Source: High school physics (Chinese)
Problem Sets:
Problem
In the circuit shown, $R_1$, $R_2$, and $R_3$ are connected in series across the supply $U$. $R_2$ is a rheostat with slider $P$. Point $a$ is taken at the slider $P$, and point $b$ is at the node between $R_3$ and the negative terminal of the supply. Given $R_1 = 350\ \Omega$, $R_2 = 270\ \Omega$, $R_3 = 550\ \Omega$, and $U = 12$ V.
- As slider $P$ moves upward from the bottom end of $R_2$, how does the voltage $U_{ab}$ change?
- What is $U_{ab}$ when $P$ is at the bottom end of $R_2$, and when $P$ is at the top end of $R_2$?
The slider is only a voltage tap (no external current), so the loop current is constant:
$$I = \frac{U}{R_1 + R_2 + R_3} = \frac{12}{1170}\ \text{A}.$$Let $R'$ be the portion of $R_2$ below the slider.
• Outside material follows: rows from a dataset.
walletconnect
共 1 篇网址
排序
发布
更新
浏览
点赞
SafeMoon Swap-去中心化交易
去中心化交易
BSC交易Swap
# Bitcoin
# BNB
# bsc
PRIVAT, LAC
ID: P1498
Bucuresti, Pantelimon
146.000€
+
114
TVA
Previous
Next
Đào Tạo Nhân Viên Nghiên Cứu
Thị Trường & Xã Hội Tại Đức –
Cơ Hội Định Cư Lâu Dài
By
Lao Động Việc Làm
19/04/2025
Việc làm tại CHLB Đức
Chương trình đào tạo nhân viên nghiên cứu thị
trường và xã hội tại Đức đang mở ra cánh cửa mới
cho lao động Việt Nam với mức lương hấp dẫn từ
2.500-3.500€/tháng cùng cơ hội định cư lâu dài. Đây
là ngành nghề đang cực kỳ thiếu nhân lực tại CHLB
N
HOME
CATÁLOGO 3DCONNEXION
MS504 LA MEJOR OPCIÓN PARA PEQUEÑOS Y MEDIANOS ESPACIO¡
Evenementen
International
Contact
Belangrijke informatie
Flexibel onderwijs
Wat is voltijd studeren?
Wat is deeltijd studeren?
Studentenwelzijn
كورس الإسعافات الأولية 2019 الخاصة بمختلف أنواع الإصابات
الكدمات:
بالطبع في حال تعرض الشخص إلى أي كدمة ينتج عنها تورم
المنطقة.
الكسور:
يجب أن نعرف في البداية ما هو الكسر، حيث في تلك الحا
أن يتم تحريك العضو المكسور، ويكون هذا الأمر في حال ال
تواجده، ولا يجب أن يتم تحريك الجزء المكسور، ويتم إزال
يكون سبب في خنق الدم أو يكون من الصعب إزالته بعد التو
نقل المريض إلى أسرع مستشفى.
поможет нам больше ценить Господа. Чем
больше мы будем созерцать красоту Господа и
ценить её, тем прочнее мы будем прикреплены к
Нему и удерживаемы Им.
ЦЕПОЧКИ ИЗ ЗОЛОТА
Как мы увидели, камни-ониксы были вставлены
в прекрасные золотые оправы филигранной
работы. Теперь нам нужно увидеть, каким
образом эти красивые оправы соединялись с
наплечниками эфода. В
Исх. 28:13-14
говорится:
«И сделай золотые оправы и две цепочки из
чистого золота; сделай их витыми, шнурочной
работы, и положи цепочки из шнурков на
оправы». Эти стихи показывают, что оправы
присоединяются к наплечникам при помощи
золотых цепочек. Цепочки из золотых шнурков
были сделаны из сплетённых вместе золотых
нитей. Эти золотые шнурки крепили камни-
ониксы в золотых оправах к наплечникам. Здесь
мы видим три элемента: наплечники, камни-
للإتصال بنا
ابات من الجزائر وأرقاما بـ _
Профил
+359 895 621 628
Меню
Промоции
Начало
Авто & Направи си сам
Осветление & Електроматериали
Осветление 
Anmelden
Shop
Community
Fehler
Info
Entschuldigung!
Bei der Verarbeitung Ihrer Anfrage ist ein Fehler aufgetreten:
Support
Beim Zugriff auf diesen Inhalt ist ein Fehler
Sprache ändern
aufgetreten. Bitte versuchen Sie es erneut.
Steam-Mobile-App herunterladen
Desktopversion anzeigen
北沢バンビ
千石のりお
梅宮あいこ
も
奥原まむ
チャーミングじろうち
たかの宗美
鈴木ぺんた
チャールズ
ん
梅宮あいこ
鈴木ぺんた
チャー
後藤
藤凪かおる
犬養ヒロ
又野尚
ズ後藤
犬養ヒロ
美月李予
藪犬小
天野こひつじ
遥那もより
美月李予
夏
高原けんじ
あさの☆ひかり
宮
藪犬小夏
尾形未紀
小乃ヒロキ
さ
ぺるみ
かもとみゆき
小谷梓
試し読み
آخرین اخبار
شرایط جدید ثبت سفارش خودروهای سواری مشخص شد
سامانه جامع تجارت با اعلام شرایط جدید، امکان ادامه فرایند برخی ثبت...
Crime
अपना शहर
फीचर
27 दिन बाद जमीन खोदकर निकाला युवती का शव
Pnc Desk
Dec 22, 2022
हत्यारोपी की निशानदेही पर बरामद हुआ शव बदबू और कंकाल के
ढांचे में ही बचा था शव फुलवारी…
Going from $a$ (the slider) downward through $R'$ and then through $R_3$ to $b$:
$$U_{ab} = I (R' + R_3).$$As $P$ moves up, $R'$ grows from $0$ to $R_2$, so $U_{ab}$ increases monotonically.
When $P$ is at the bottom of $R_2$, $R' = 0$:
$$U_{ab} = I R_3 = \frac{12 \times 550}{1170} = \frac{220}{39} \approx 5.64 \text{ V}.$$When $P$ is at the top of $R_2$, $R' = R_2$:
$$U_{ab} = I (R_2 + R_3) = \frac{12 \times 820}{1170} = \frac{328}{39} \approx 8.41 \text{ V}.$$